Este es un artículo que fue publicado en la revista Soho en una sección A favor/En contra. En este caso, el debate fue entre Solange Rodríguez y yo, y el tema: el vello masculino.

En contra del vello masculino

Sin pelos en la sabana.
Los vellos son un estorbo para el homo sapiens: la imagen que hemos esbozado de nuestra especie a futuro –más altos, delgados y lampiños– no guarda semejanza con una espalda peluda y simiesca, o con una axila rococó, o con un pubis frondoso como los bosques de los que descendieron nuestros ancestros para iniciar su caminata en la sabana.

Lampiños como ranas.
Lampiños como ranas.

Sin pelos en la sábana.
Cuando Gulliver llega a Brobdingnag, la tierra de los gigantes, se da cuenta de que ahora él es el liliputiense para los otros y relata así su epifanía: Cuando estaba yo en Liliput me parecían los cutis de aquellas gentes diminutas los más bellos del mundo, y hablando sobre este punto con una persona de allá, me dijo que mi cara le parecía mucho más blanca y suave cuando me miraba desde el suelo que viéndola más de cerca. Constituía para él un espectáculo muy desagradable. Me dijo que descubría en mi cutis grandes hoyos, que los cañones de mi barba eran diez veces más fuertes que las cerdas de un marrano”.
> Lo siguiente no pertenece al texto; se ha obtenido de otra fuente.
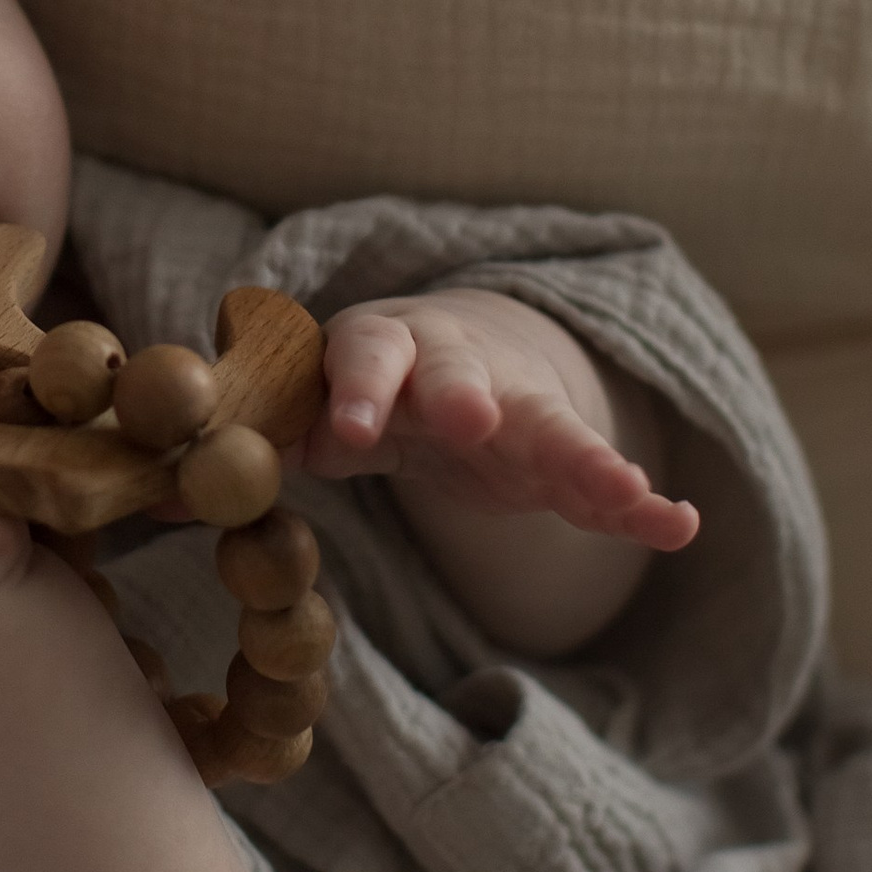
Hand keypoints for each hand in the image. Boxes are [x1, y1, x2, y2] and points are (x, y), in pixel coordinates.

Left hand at [306, 284, 696, 549]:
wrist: (461, 363)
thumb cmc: (374, 387)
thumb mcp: (323, 403)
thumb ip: (279, 436)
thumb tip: (191, 480)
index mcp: (385, 345)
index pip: (366, 355)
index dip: (356, 392)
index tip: (346, 434)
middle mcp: (456, 365)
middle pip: (458, 374)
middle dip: (462, 395)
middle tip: (471, 421)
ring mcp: (520, 407)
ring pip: (550, 425)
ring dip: (584, 455)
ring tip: (623, 489)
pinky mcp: (565, 455)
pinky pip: (603, 482)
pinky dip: (641, 505)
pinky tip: (679, 525)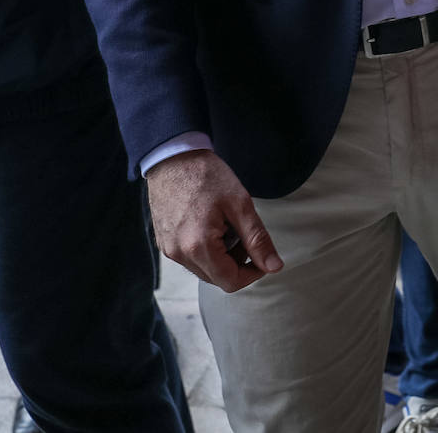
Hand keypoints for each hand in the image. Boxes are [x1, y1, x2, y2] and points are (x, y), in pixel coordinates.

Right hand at [146, 149, 283, 292]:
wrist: (171, 155)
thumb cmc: (205, 174)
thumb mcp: (239, 203)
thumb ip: (257, 238)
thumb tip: (274, 266)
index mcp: (198, 247)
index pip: (231, 281)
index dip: (252, 273)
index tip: (260, 255)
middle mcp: (179, 254)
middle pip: (217, 278)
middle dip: (236, 263)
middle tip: (242, 233)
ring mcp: (168, 249)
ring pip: (203, 269)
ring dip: (220, 257)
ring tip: (224, 226)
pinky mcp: (163, 241)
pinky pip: (189, 258)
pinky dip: (204, 250)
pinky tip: (208, 224)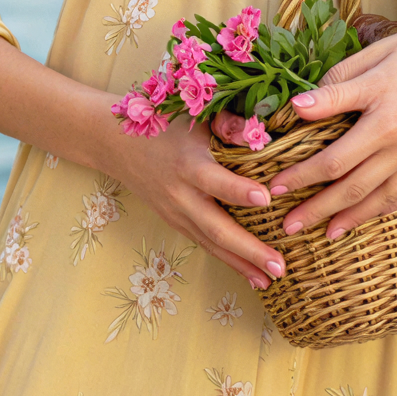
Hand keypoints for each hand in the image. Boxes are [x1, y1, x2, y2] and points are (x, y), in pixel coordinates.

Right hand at [106, 114, 289, 291]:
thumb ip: (228, 124)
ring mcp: (177, 213)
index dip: (239, 190)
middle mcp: (182, 194)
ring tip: (271, 280)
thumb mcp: (193, 115)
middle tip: (279, 266)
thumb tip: (262, 135)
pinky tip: (251, 275)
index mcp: (189, 164)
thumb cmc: (164, 123)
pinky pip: (205, 245)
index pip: (216, 181)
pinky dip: (228, 262)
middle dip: (249, 250)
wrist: (117, 145)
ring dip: (242, 265)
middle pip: (216, 228)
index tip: (267, 198)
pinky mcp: (176, 223)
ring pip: (212, 244)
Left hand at [266, 14, 396, 242]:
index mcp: (384, 117)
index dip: (301, 176)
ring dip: (347, 219)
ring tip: (324, 233)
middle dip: (316, 210)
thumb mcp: (376, 58)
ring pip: (378, 200)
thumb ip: (337, 87)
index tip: (275, 187)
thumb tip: (297, 109)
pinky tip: (364, 217)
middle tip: (288, 227)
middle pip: (351, 188)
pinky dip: (382, 210)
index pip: (332, 159)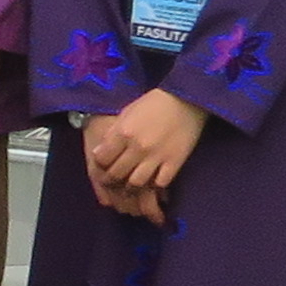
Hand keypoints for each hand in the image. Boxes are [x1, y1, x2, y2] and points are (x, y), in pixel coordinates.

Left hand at [81, 89, 202, 222]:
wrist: (187, 99)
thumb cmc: (154, 103)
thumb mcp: (127, 112)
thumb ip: (113, 133)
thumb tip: (99, 152)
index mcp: (123, 132)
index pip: (102, 159)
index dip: (99, 164)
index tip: (103, 165)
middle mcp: (138, 147)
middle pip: (116, 174)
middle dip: (110, 179)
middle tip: (112, 180)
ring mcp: (157, 156)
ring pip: (136, 183)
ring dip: (130, 187)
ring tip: (130, 185)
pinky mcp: (174, 162)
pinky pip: (160, 183)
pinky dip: (154, 186)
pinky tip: (151, 182)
El asco es el inherente y desolador miedo al cuerpo del otro, pues el cuerpo nos recuerda que estamos en proceso de degradación. En su ensayo Anatomía del Asco, dice William Ian Miller: “El amor, y no solo el sexo, implica la suspensión de las reglas del asco.” Solo el amor nos permite aceptar la vertiginosa proximidad a los vellos. En esa aceptación se encuentra la liberación pero, también la condena, pues un rizo fugitivo, o una cana polizonte del USS Selva Negra, son los portavoces de una espeluznante filosofía: “Memento mori. ¡Recuerda que eres mortal! ¡Mortal y simio!”. Inadmisible.

Por eso me pregunto: ¿para qué entregarnos al otro, conformarnos con las penurias del amor, seguir nuestro deseo, enfrentar nuestros temores, cuando podemos eliminar la fuente del malestar con una depilación láser y envejecer como flácidos primates rebosantes de lampiña dignidad?

Sin pelos en la lengua.
“Cuando me lo rasuro, se me ve más grande”.
De eso se trata. ¿Qué mujer en sus cabales quiere la realidad? Queremos una ilusión óptica.

Futura portada de Soho.

Sin pelos en la galaxia.
Nuestro proceso evolutivo bien podría describirse con palabras de David Foster Wallace: “es una máquina que solamente se mueve hacia delante”. Es un proceso majestuoso que en nuestras manos se ha vuelto aún más imponente: descubrimos el pedomorfismo y poco a poco nos vamos pareciendo cada vez más a un enorme bebé andante y libidinoso.

Es posible que en un futuro lejano, los vellos se autoeliminen bajo un comando telepático. Pero hasta mientras, propongo que iniciemos una secta en donde solo sea permitida la reproducción con una persona que padezca de alopecia universal. En unas cuantas generaciones, el despreciado y retorcido rasgo ancestral desaparecerá de nuestra piel y podremos, al fin, ser como aquellos humanoides que navegan desde Zeta Reticuli a nuestro planeta y que fueran descritos por Betty y Barney Hill en su famoso caso de abducción: grises, delgados, lampiños, asexuados, sin narices y mudos.